The decimal for a rational number $\frac ab$ ($\gcd(a,b)=1$) is terminating or recurring, and any terminating recurring decimal is equal to a rational number. If $b=2^e\cdot 5^f$, and $\max\{e,f\}=m$, then the decimal terminates after $m$ digits. If $b=2^e\cdot 5^f\cdot B$, where $B>1$, $\gcd(B,10)=1$, and $n$ is the order of $10\pmod B$, then the decimal contains $m$ non-recurring and $n$ recurring digits.

For base $\beta$, write $b=uB$ with $B$ the greates divisor of $b$ prime with $\beta$. Let $m$ be the smallest power of $\beta$ such that $u\mid \beta^m$ and $n$ be the order of $\beta$ modulo $B$. Then the base $\beta$ expansion of $\frac ab$ contains $m$ non-recurring and $n$ recurring digits.

Let $a,b$ be positive integers, $\gcd(a,b)=1$, $\beta$ be a base $\beta\geq 2$.

If $b$ divides a power of $\beta$, then $\frac ab$ has terminatig $\beta$-expansion. More precilsey, if $\beta^m=ub$ then $$\frac ab=\frac{au}{\beta^m}=q+\frac r{\beta^m}$$ with non-negative integers $r,q$, $r<\beta^m$ and $\frac r{\beta^m}$ has $\beta$-expansion with at most $m$ digits. If $m$ is the small power, then $\frac r{\beta^m}$ has $\beta$-expansion with exactly $m$ digits.

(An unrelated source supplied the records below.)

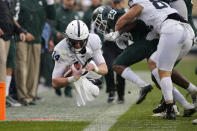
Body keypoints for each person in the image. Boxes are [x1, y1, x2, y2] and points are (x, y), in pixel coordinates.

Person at [93, 5, 196, 118]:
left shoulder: (114, 15)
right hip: (152, 39)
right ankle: (185, 104)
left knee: (117, 64)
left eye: (99, 22)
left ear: (104, 16)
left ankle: (143, 86)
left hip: (148, 39)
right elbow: (123, 42)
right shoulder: (114, 22)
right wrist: (118, 37)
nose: (101, 26)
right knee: (159, 77)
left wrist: (118, 32)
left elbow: (134, 21)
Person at [52, 20, 108, 105]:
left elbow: (104, 69)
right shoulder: (61, 49)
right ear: (67, 38)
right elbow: (55, 83)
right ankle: (86, 80)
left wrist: (95, 68)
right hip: (74, 72)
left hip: (89, 68)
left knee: (94, 91)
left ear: (87, 38)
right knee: (93, 92)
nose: (78, 45)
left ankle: (89, 78)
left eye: (81, 42)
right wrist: (73, 78)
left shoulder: (93, 40)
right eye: (74, 42)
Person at [14, 0, 56, 106]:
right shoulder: (19, 1)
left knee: (34, 69)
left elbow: (52, 15)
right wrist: (23, 31)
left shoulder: (42, 2)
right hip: (21, 38)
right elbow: (13, 18)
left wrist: (50, 2)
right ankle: (22, 96)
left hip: (36, 38)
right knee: (22, 67)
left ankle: (31, 95)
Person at [0, 0, 26, 106]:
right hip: (1, 36)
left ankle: (5, 95)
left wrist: (20, 31)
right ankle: (1, 96)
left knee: (10, 65)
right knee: (2, 64)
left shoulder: (9, 2)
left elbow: (10, 19)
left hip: (9, 35)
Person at [51, 0, 79, 97]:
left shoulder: (75, 14)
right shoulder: (57, 12)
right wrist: (56, 33)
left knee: (71, 66)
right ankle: (57, 85)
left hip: (72, 45)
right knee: (59, 66)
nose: (70, 2)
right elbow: (52, 27)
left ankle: (68, 89)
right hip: (59, 44)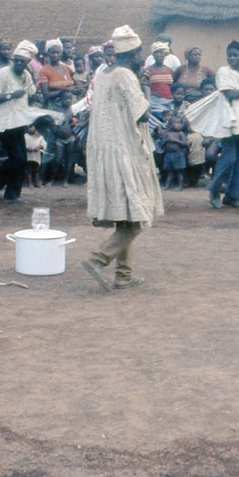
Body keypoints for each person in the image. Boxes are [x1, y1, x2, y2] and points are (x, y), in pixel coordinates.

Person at [80, 25, 164, 291]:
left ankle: (123, 275)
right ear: (134, 53)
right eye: (140, 52)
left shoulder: (103, 73)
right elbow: (142, 114)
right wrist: (147, 88)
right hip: (123, 149)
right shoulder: (126, 76)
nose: (142, 57)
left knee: (125, 215)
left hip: (104, 148)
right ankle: (98, 258)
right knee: (137, 217)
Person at [184, 40, 239, 209]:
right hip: (229, 117)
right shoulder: (223, 72)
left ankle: (233, 197)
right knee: (229, 156)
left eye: (235, 55)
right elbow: (230, 94)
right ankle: (215, 189)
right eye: (229, 55)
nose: (232, 58)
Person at [0, 40, 52, 202]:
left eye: (23, 61)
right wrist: (10, 96)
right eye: (17, 60)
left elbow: (30, 94)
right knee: (18, 158)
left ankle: (12, 195)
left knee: (21, 159)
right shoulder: (2, 74)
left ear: (28, 62)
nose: (19, 63)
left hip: (18, 121)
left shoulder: (26, 74)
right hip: (2, 121)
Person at [38, 38, 83, 112]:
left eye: (57, 52)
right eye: (52, 53)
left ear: (60, 53)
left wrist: (77, 89)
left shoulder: (66, 68)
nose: (55, 55)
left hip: (71, 105)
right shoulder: (44, 71)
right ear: (48, 53)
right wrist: (63, 91)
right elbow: (46, 94)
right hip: (56, 107)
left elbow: (73, 84)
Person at [160, 115, 189, 190]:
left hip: (178, 154)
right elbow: (162, 144)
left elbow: (185, 144)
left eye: (180, 123)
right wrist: (166, 141)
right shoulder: (167, 133)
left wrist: (174, 140)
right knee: (170, 171)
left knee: (179, 171)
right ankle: (167, 185)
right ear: (170, 124)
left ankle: (180, 186)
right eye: (176, 123)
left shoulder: (180, 133)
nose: (179, 125)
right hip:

Now let $B>1$ the greatest divisor of $b$ prime with $\beta$ and let $b=uB$. Then $u$ divides a power of $\beta$, say $\beta^m=uv$. Let $n$ be the order of $\beta$ modulo $B$ so that $\beta^n-1=wB$. Then $$\frac ab=\frac{avw}{\beta^m(\beta^n-1)}$$ Consider $$\frac{avw}{\beta^n-1}=q+\frac r{\beta^n-1}$$ with $q,r$ non-negative integers and $r<\beta^n-1$. Then $\frac r{\beta^n-1}$ has recurring $\beta$-expansion with $n$ digits. For $r=\sum_{i=1}^n d_i\beta^{n-i}$ with digits $d_i$ (that's $0\leq d_i<\beta$), hence \begin{align*} \frac r{\beta^n-1} &=\frac 1{\beta^n-1}\sum_{i=1}^n d_i\beta^{n-i}\\ &=\frac 1{1-\beta^{-n}}\sum_{i=1}^n d_i\beta^{-i}\\ &=\sum_{j=0}^{+\infty}\beta^{-jn}\sum_{i=1}^n d_i\beta^{-i}\\ &=\sum_{j=0}^{+\infty}\sum_{i=1}^n d_i\beta^{-i-jn} \end{align*} which gives the required recuring $\beta$-expansion. The division by $\beta^m$ gives $m$ non-reccuring digits, thus proving our assertion.